### Text passage
....................

Mar 07 2009

Saturday morning reading, 03/07/09

Published by at 8:58 am under PCI

There have been a lot of stories directly related to PCI this week and not much time to write about them.  Of course, this weekend isn’t much better, so I’ll continue my recent trend of posting the stories that caught my eye along with any comments.

Saturday morning reading:

  • Mosso – First PCI Compliant customer through self-evaluation and scanning – The title itself points out the problem I have with this article; the client self assessed, this wasn’t done by a QSA.  The next two articles provide more information on how they came to the conclusion that this solution was “PCI compliant”.
  • Cloud hosting is secure for take-off:  Mosso enables the Spreadsheet store, an online merchant to become PCI Compliant – Mosso is the service provider that’s hosting the Spreadsheet store site, but they are passing off all credit card transactions to a secure payment gateway, and no cardholder information is being saved in the Mosso cloud.  
  • How to utilize Cloud sites in an e-commerce solution – In this pdf, Mosso makes it clear that the customer is redirected to a payment gateway to enter the credit card information and that all the merchant ever sees is a transaction ID and dollar amount.  The payment gateway has to be PCI compliant, but that’s something you should be expecting from your gateway anyway.
  • PCI Compliance and Cloud Computing – Nick Coblentz takes a look at the Cloud and being PCI compliant.  One of the things his article highlights is that there are still more questions than answers in the Cloud.  
  • PCI Council issues priority tool for compliance – This is one I need to take a much longer look at myself.  A prioritized checklist isn’t a bad thing, provided the person using it looks at it critically as it relates to their unique environment.

....................

### Problem
Can you return, word for word, the part of the PCI reading post that opens with the words containing "Mar 07 2009" and closes with "with any comments."?

### Supplied information
....................

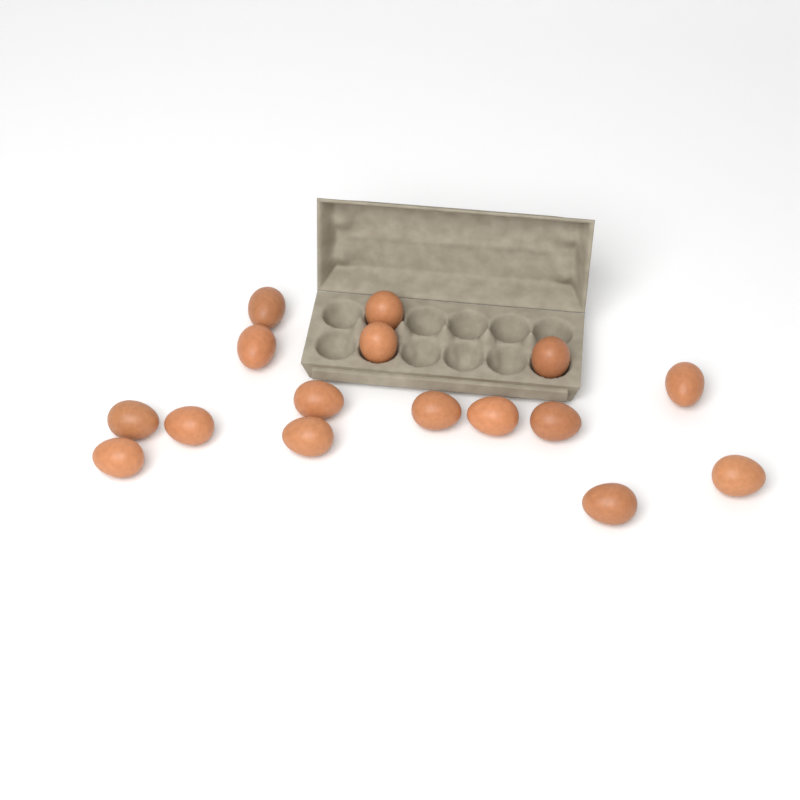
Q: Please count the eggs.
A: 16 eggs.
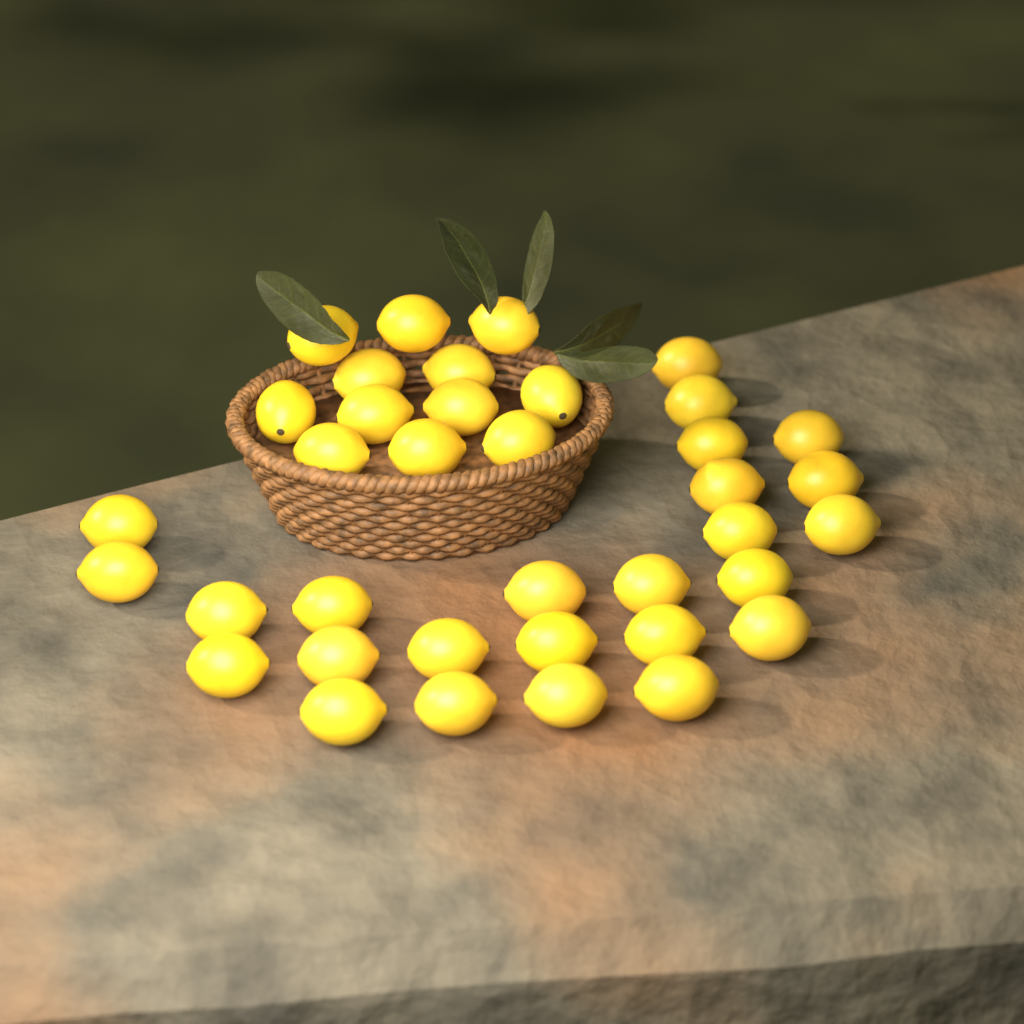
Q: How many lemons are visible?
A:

....................

### Solved problem
Mar 07 2009

Saturday morning reading, 03/07/09

Published by at 8:58 am under PCI

There have been a lot of stories directly related to PCI this week and not much time to write about them.  Of course, this weekend isn’t much better, so I’ll continue my recent trend of posting the stories that caught my eye along with any comments.